Eric Chenaux: Dull Lights
Constellation

Sandro Perri: Plays Polmo Polpo
Constellation

Following on the heels of Toronto-based shows where he performed under his own rather than band name, Plays Polmo Polpo finds Sandro Perri giving his typically electronic material a different spin with these homespun solo treatments. Largely acoustic-based, the five songs exude an intimate and laid-back feel with the spotlight on Perri's singing and acoustic guitar work. In the instrumental opener “Romeo Heart (slight return),” Perri and nine players from Toronto 's improv community clothe the piece in a multi-hued garb of clarinets, flutes, saxes, harmonica, electronics, and guitars. Though the remaining pieces hew to a more conventional vocal-based song format, the swooping lilt of Perri's voice gives them distinctive character. “Requiem for a Fox” is loose, distended even, with incessant ruptures of six-string angularity skewering the balance and derailing the tempo. Elsewhere, Perri enhances “Sky Histoire” with trombone playing while muted horns subtly augment bluesy back-porch rhythms in “Circles.” Refracting the Polmo Polpo material as Perri does makes for a novel half-hour diversion.

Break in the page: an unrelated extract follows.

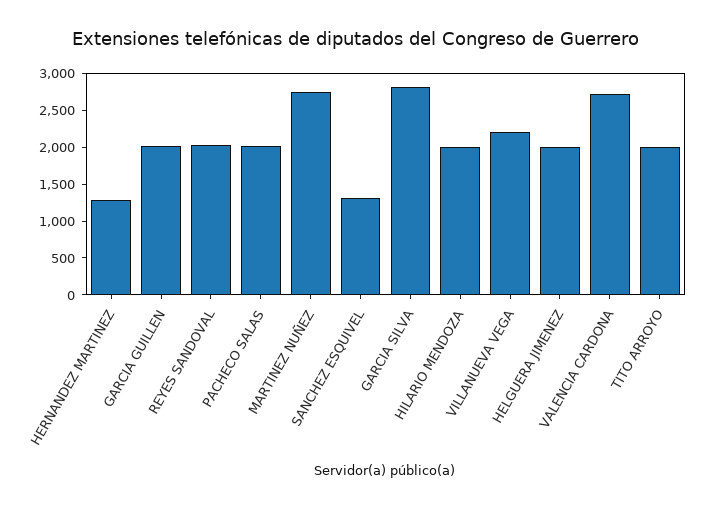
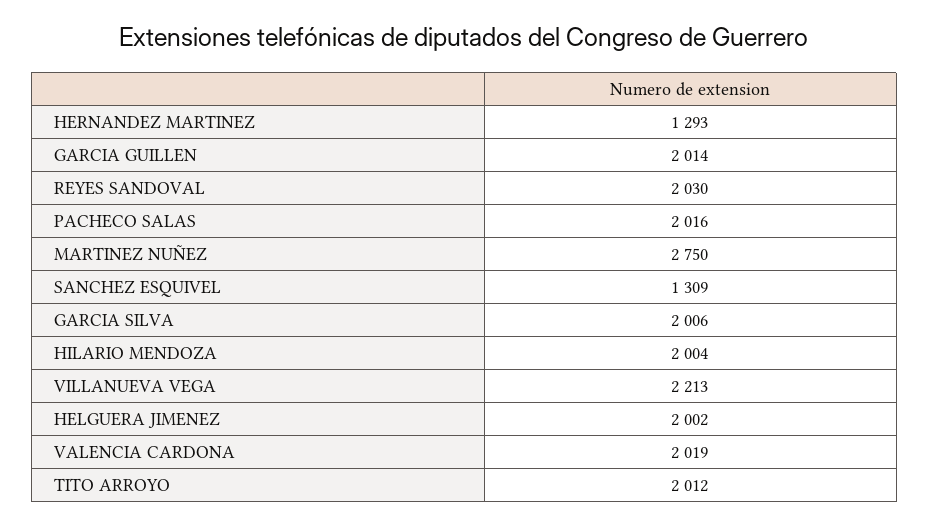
GARCIA SILVA: 2750 -> 2006
VALENCIA CARDONA: 2750 -> 2019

Chenaux's Dull Lights is album-length but otherwise a natural complement to Plays Polmo Polpo: not only has he recorded and performed with Perri but Chenaux's album likewise puts voice and guitar at the center, with sparse accompaniment in this case courtesy of Martin Arnold on banjo and Nick Fraser on drums. In songs like “Weather the Wind” and “However Wildly We Dream,” Chenaux's voice becomes a wistful nucleus for the free-flowing splashes of guitar, banjo, and drum colour that cluster and billow throughout his ruminative settings. The seemingly straightforward folk style of the Toronto native's approach is fractured by his free-wheeling, ‘damaged' guitar playing (heard most prominently in the broken electric pluck and scrape of “Ronnie-Mary”). At times resembling bagpipes, rustic strings lend “Skull Splitter” a Scottish folk-drone character while “Dull Lights” unfurls as breezily as a slow-moving cloud. Strangely, the banjo-guitar pairing and intricate compositional style of “Worm and Gear” and “White Dwarf White Sea ” recall Bill Frisell, with the latter even featuring a Rota-like melodic turn that occasionally surfaces in Frisell's work too.

Despite their off-kilter instrumental ambiance, Plays Polmo Polpo and Dull Lights veer considerably closer to a more conventional vocal-based songwriting style than is the Constellation norm but they're no less appealing for doing so. Needless to say, there's no whiff of compromise about either release, just a different side to the label being presented.